Oh, man, I think the people. I got to play music. I got to record with some really great Icelandic producers and just really had a blast. But I think even more so was Issa and Jodie and Finn and the whole gang. And the Icelanders as well that I got to know and whose friendships I'll treasure the rest of the way.

Finn Bennett as Peter Prior and John Hakwes as Hank Prior.
Finn Bennett as Peter Prior and John Hakwes as Hank Prior.
Michele K. Short / HBO

You’re one of our great character actors. Which role do you get recognized for the most?

Maybe Deadwood, just because it was on for a really long time and because it had an unsatisfying ending. It was a thing that 8, 9, 10 years later—before we made the movie—people I didn't know would say, "Hey. You were so great on this show, Deadwood, and the show was so great. And is there ever going to be any more?" And the answer was always, "I wish, but I don't think so."

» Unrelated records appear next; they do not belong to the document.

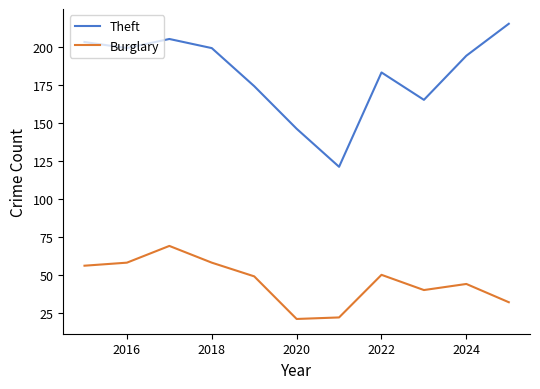

What is the difference between the maximum and minimum values in the Burglary series?

48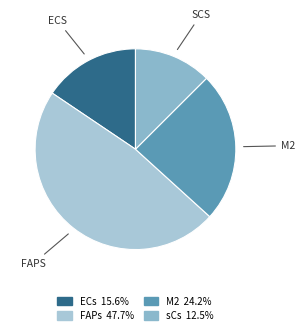

Rank the categories by value from lowest to highest.

sCs, ECs, M2, FAPs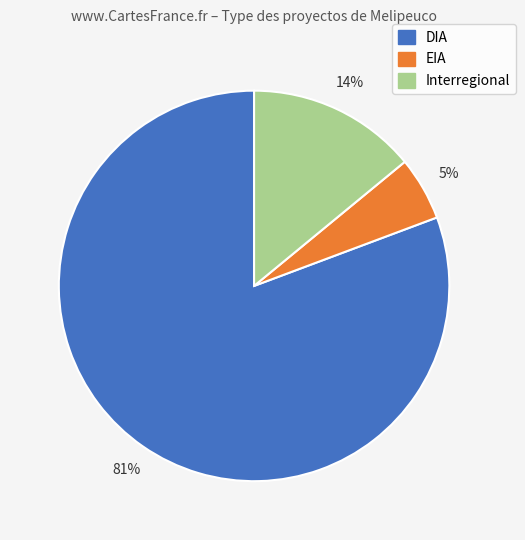

Which slice is the smallest?

EIA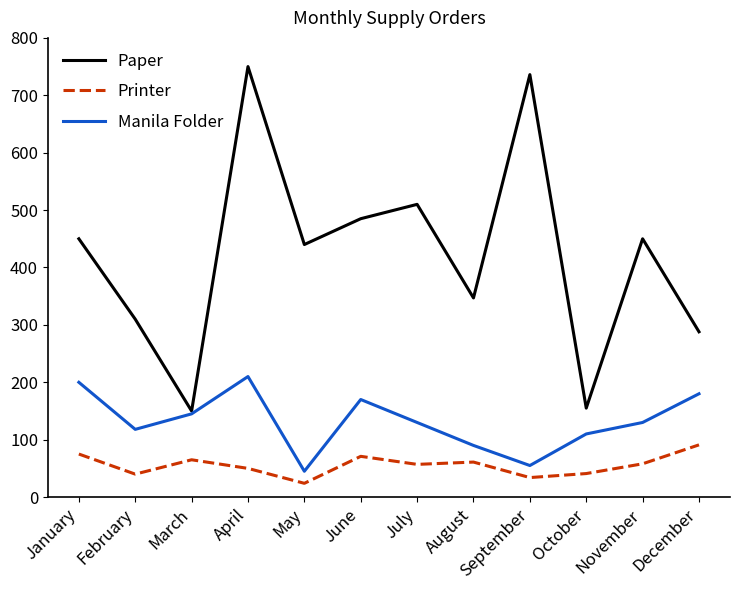

True or false: Printer has a value of 91 at December.

True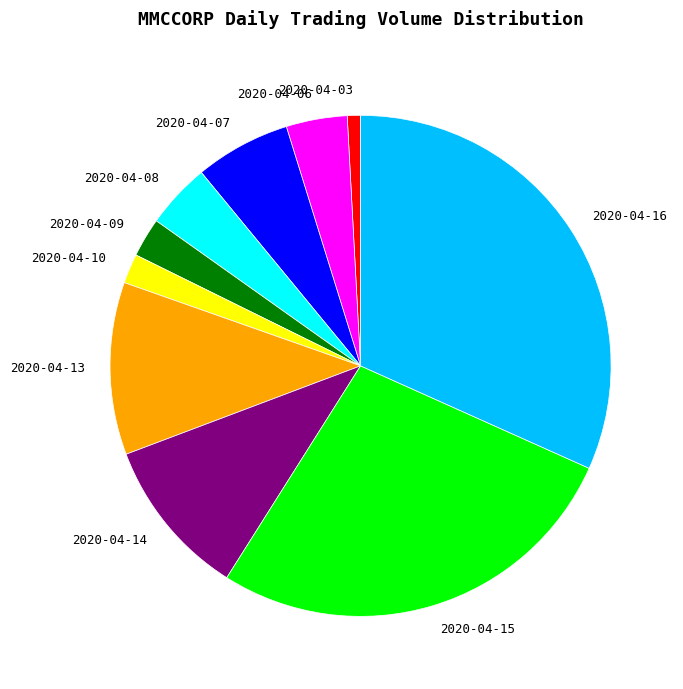

Is the sum of 2020-04-15 and 2020-04-13 greater than half?

No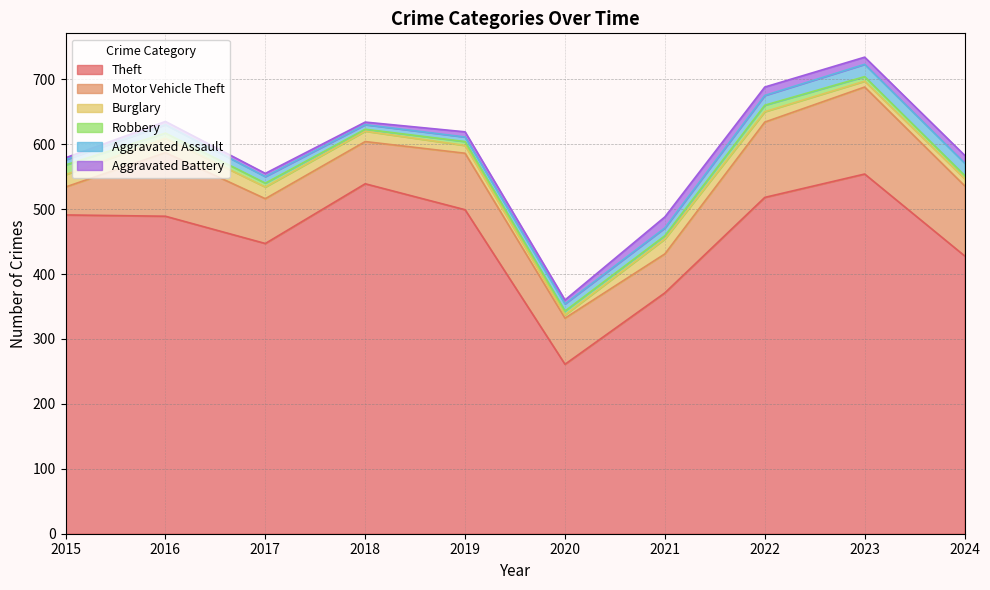

What is the average value of the Theft series?

460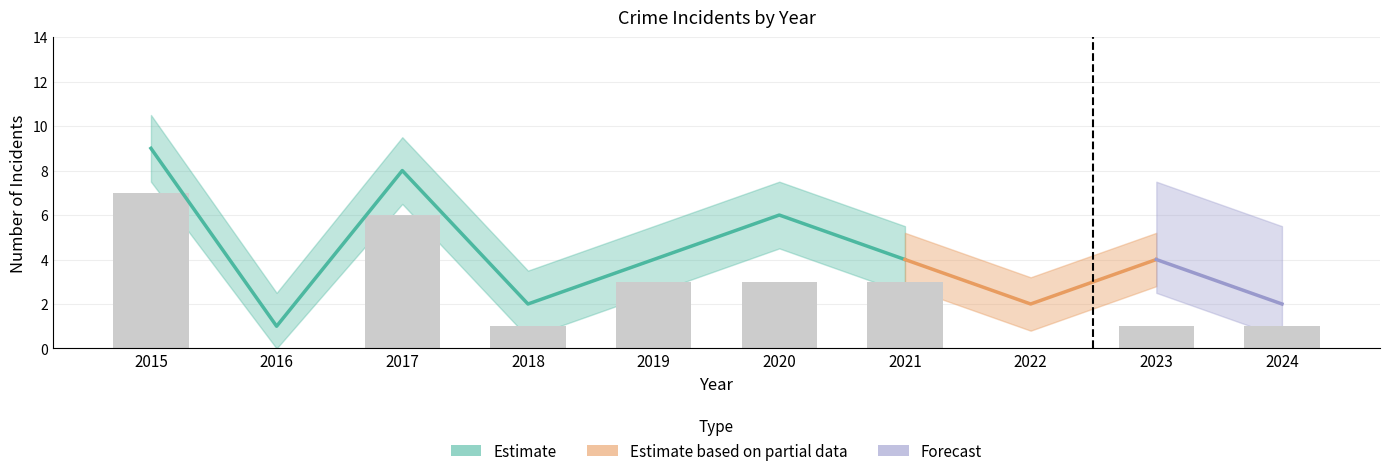

What is the average value of the Total series?

4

One last thing: I was told that you don’t own a computer. Teach me your ways.

Well, I just didn't join up. I do have a computer, but I was on a computer in 1976, and the next time I was on a computer was maybe 2012. So I have a computer. I didn't have email until COVID. Didn't have a smartphone until COVID, but I needed to get food and my computer was breaking. And my flip phone, I wasn't really able to order things I needed. I've never been on Amazon to this day. I mean, I have running water and electricity. I have all the modern amenities. The more time I look at a screen, the less happy I feel.